PROMPT 1 ▸ From the hockey piece below, reproduce the stretch from "Watching Canada's Olympic" through "the late 1870s.".
PROMPT 2 ▸ Extend the hockey piece below, beginning after its last sentence.

EXTRACTED TEXT ▸
········
I've had a lot of fun at bars in my time. Usually the experience was aided by the warm, fuzzy feeling brought on by having a few drinks, but the warmest, fuzziest feeling I have ever had in a bar came without even a sniff of beer.
Watching Canada's Olympic hockey team march to the gold medal during last February's Olympic Games in Salt Lake City, Utah, right here on campus at The Wave, with hundreds of other screaming university students of both sexes and many races, was one of the most unique experiences of my life.
Bringing Canadians together seems to be what hockey does best. Forgive the fromage factor here, but there is no debating what this game means to the people of Canada.
What is debatable is just where the first face-off occurred. Toronto, Kingston and a slew of Maritime towns all make a case for being the birth place of hockey, but the most prevalent notion is the first game of hockey that has the closest resemblance to the game we know today took place in Montreal in the late 1870s.
········
SOURCE DATA ▸

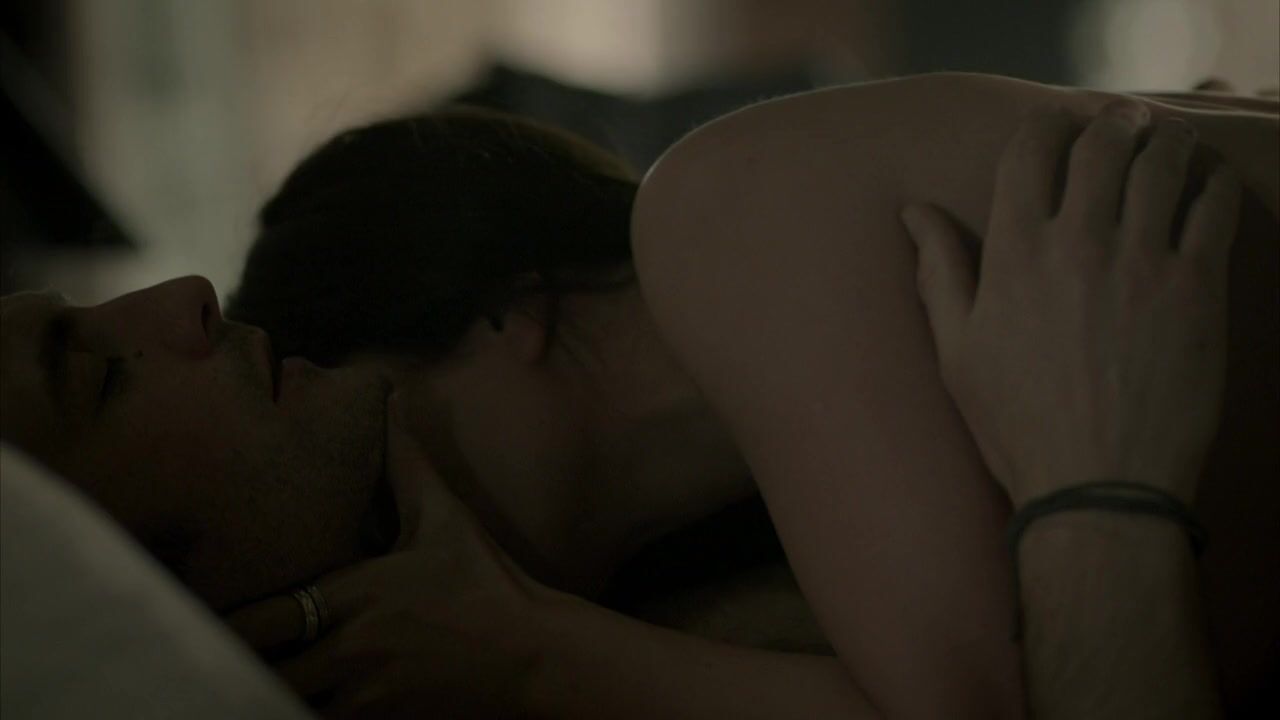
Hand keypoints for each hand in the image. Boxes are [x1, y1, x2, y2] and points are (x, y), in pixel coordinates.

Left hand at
········
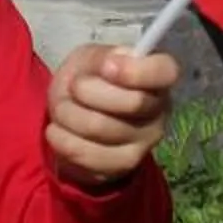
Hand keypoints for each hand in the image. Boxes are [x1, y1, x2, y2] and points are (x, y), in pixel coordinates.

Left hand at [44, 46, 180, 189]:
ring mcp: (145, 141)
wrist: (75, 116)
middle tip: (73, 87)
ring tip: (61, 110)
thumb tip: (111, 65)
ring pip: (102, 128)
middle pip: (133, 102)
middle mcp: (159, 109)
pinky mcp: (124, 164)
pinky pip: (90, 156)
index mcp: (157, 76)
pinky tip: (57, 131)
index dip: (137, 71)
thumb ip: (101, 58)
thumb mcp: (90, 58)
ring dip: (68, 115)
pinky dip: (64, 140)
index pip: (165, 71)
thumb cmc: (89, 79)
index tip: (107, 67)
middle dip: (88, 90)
········
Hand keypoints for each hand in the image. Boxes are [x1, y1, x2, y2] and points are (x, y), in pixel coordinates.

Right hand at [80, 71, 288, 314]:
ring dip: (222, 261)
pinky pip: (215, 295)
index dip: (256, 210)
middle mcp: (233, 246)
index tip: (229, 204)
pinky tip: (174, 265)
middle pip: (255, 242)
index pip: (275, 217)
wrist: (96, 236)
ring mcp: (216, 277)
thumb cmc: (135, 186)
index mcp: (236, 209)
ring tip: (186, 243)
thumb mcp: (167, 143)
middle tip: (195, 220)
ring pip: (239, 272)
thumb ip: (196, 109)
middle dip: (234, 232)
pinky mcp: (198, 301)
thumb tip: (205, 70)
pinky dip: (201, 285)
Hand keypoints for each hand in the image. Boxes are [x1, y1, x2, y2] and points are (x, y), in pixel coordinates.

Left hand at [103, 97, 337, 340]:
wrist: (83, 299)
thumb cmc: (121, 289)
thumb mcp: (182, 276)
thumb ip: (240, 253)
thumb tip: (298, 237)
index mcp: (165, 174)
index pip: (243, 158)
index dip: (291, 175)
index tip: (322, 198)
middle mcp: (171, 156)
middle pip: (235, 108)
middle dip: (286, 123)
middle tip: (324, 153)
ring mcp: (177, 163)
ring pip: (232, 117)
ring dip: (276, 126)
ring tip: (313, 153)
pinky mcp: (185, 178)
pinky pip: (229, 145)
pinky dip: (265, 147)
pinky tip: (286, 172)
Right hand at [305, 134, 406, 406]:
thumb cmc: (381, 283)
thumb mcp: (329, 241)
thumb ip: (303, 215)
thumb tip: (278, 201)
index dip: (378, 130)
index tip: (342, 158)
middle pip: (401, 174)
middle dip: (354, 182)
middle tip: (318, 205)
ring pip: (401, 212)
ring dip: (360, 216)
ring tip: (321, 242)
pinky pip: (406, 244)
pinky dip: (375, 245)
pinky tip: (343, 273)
········
OUTPUT 1 ▸
Watching Canada's Olympic hockey team march to the gold medal during last February's Olympic Games in Salt Lake City, Utah, right here on campus at The Wave, with hundreds of other screaming university students of both sexes and many races, was one of the most unique experiences of my life.
Bringing Canadians together seems to be what hockey does best. Forgive the fromage factor here, but there is no debating what this game means to the people of Canada.
What is debatable is just where the first face-off occurred. Toronto, Kingston and a slew of Maritime towns all make a case for being the birth place of hockey, but the most prevalent notion is the first game of hockey that has the closest resemblance to the game we know today took place in Montreal in the late 1870s.

OUTPUT 2 ▸
In 1893, the dreams of young hockey players were given substance when British member of parliament Lord Stanley of Preston donated a cup to the sport, which he purchased for roughly $50. Almost immediately it was known as the Stanley Cup and became the symbol of hockey supremacy in North America.
Hockey has produced not only Canadian heroes, but also some Canadian criminals.
Former National Hockey League Players Association boss Alan Eagleson spent time in prison for defrauding players and every Toronto Maple Leafs fan shudders at the name of the late Harold Ballard. The team owner from the late '60s to the late '80s, spent time in jail during the early 1970s.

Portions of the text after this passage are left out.